* _Text_
* * * * *

808 State and Robert Owens
April 1993
Page: ??

808 State heard about "charide" project Putting Our House In Order they were sceptical. When they knew they would have to cover a Rolling Stones record used in an RAC advert they were even more so. But when they discovered there was a chance to work with 'I'll Be Your Friend' vocalist Robert Owens, they knew it was a dream ticket. Mandi James joined the new pals' topsy-turvy world in Manchester.

Photos: Peter Walsh
Assisted by Joanne Gartside
Hair and make-up: Alyn Waterman

I LIKE an artist who knows how to suffer for their art. Hung by their ankles from a piece of scaffolding, which in return is suspended by a chain attached to a winch and pulley, dangling like four bats in the belfry and squealing like stuck pigs, are four of the hardest working men in show business. 808 State and Robert Owens have met, created a magical alchemy and now, for their sins, must pay the price for fame.

* * * * *

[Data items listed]

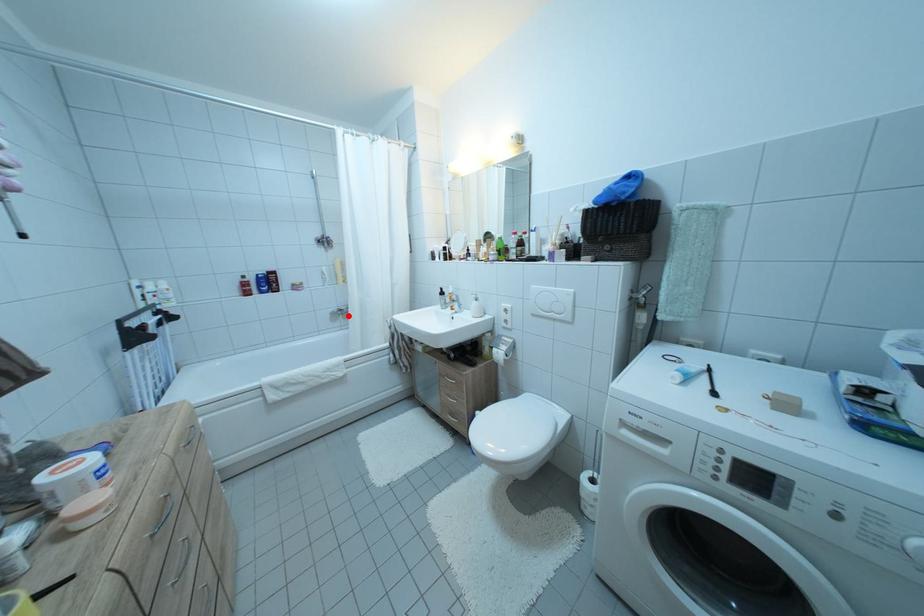
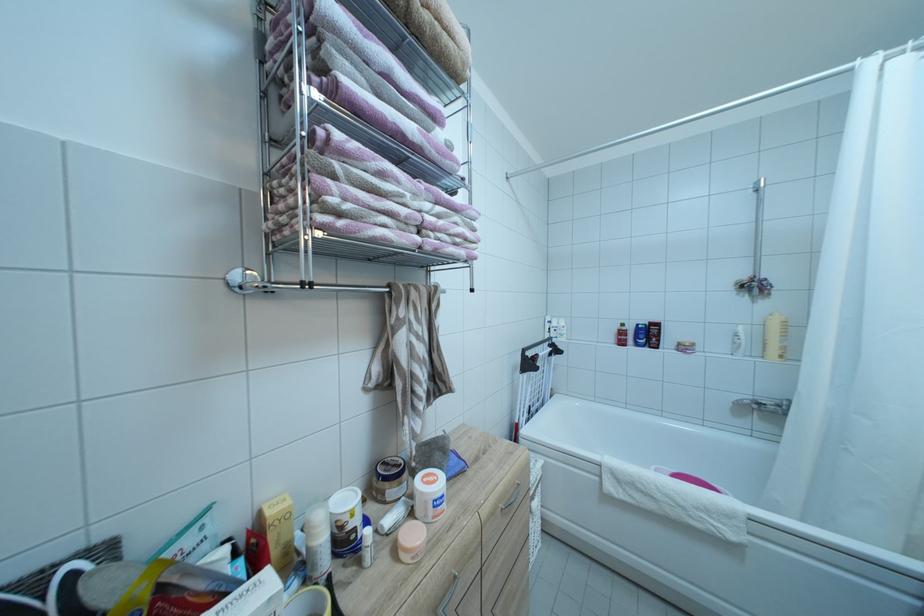
The point at the highlighted location is marked in the first image. Where is the corresponding point in the second image?

(767, 410)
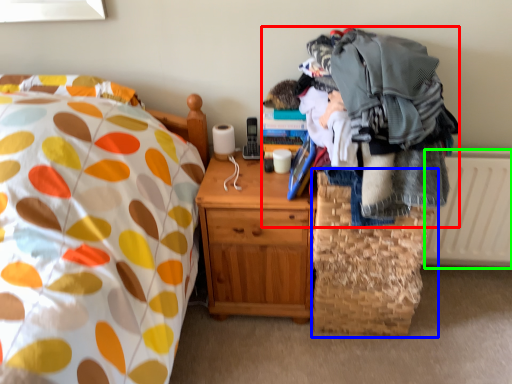
Question: Which object is positioned closest to clothing (highlighted by a red box)? Select from basket (highlighted by a blue box) and radiator (highlighted by a green box).

Choices:
 (A) basket
 (B) radiator

Answer: (A)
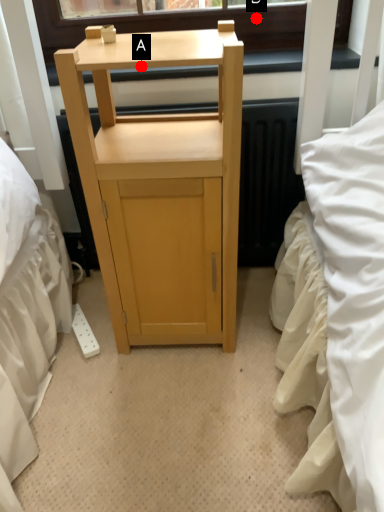
Question: Two points are circled on the image, labeled by A and B beside each circle. Among these points, which one is nearest to the camera?

Choices:
 (A) A is closer
 (B) B is closer

Answer: (A)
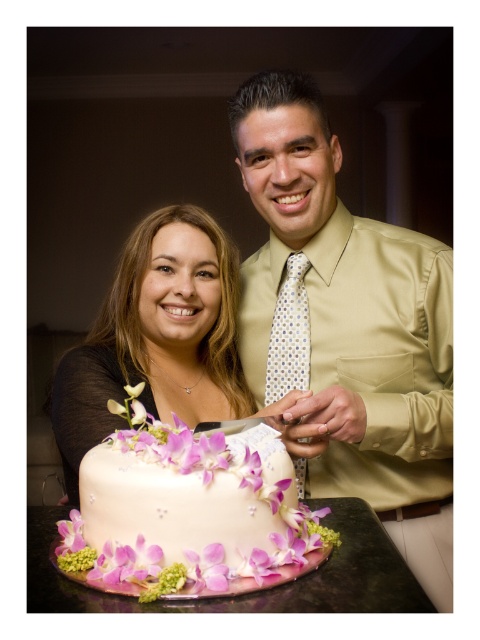
Between matte gold shirt at center and smooth cream cake at center, which one appears on the left side from the viewer's perspective?

From the viewer's perspective, smooth cream cake at center appears more on the left side.

Who is positioned more to the right, matte gold shirt at center or smooth cream cake at center?

Positioned to the right is matte gold shirt at center.

Locate an element on the screen. The image size is (480, 640). matte gold shirt at center is located at coordinates (348, 326).

Is point (307, 371) in front of point (124, 412)?

That is False.

Which of these two, matte gold shirt at center or white fondant cake with floral decorations at center, stands shorter?

Standing shorter between the two is white fondant cake with floral decorations at center.

Image resolution: width=480 pixels, height=640 pixels. I want to click on matte gold shirt at center, so click(348, 326).

I want to click on matte gold shirt at center, so click(348, 326).

Is white fondant cake with floral decorations at center to the left of smooth cream cake at center from the viewer's perspective?

In fact, white fondant cake with floral decorations at center is to the right of smooth cream cake at center.

Where is `white fondant cake with floral decorations at center`? The height and width of the screenshot is (640, 480). white fondant cake with floral decorations at center is located at coordinates (188, 509).

Where is `white fondant cake with floral decorations at center`? white fondant cake with floral decorations at center is located at coordinates (188, 509).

* * * * *

* _Exercises to complete_
1. Transcribe the article from "808 State heard" up to and including "world in Manchester.".
2. In the listing, from its first line up to and including the line with "Who is positioned", swap "highlighted" for "indicated" and change nothing else. Return only those lines, and leave the pictures out.
The article and the listing are unrelated to each other.

* _Expected results_
1.
808 State heard about "charide" project Putting Our House In Order they were sceptical. When they knew they would have to cover a Rolling Stones record used in an RAC advert they were even more so. But when they discovered there was a chance to work with 'I'll Be Your Friend' vocalist Robert Owens, they knew it was a dream ticket. Mandi James joined the new pals' topsy-turvy world in Manchester.

2.
The point at the indicated location is marked in the first image. Where is the corresponding point in the second image?

(767, 410)
Question: Which object is positioned closest to clothing (indicated by a red box)? Select from basket (indicated by a blue box) and radiator (indicated by a green box).

Choices:
 (A) basket
 (B) radiator

Answer: (A)
Question: Two points are circled on the image, labeled by A and B beside each circle. Among these points, which one is nearest to the camera?

Choices:
 (A) A is closer
 (B) B is closer

Answer: (A)
Between matte gold shirt at center and smooth cream cake at center, which one appears on the left side from the viewer's perspective?

From the viewer's perspective, smooth cream cake at center appears more on the left side.

Who is positioned more to the right, matte gold shirt at center or smooth cream cake at center?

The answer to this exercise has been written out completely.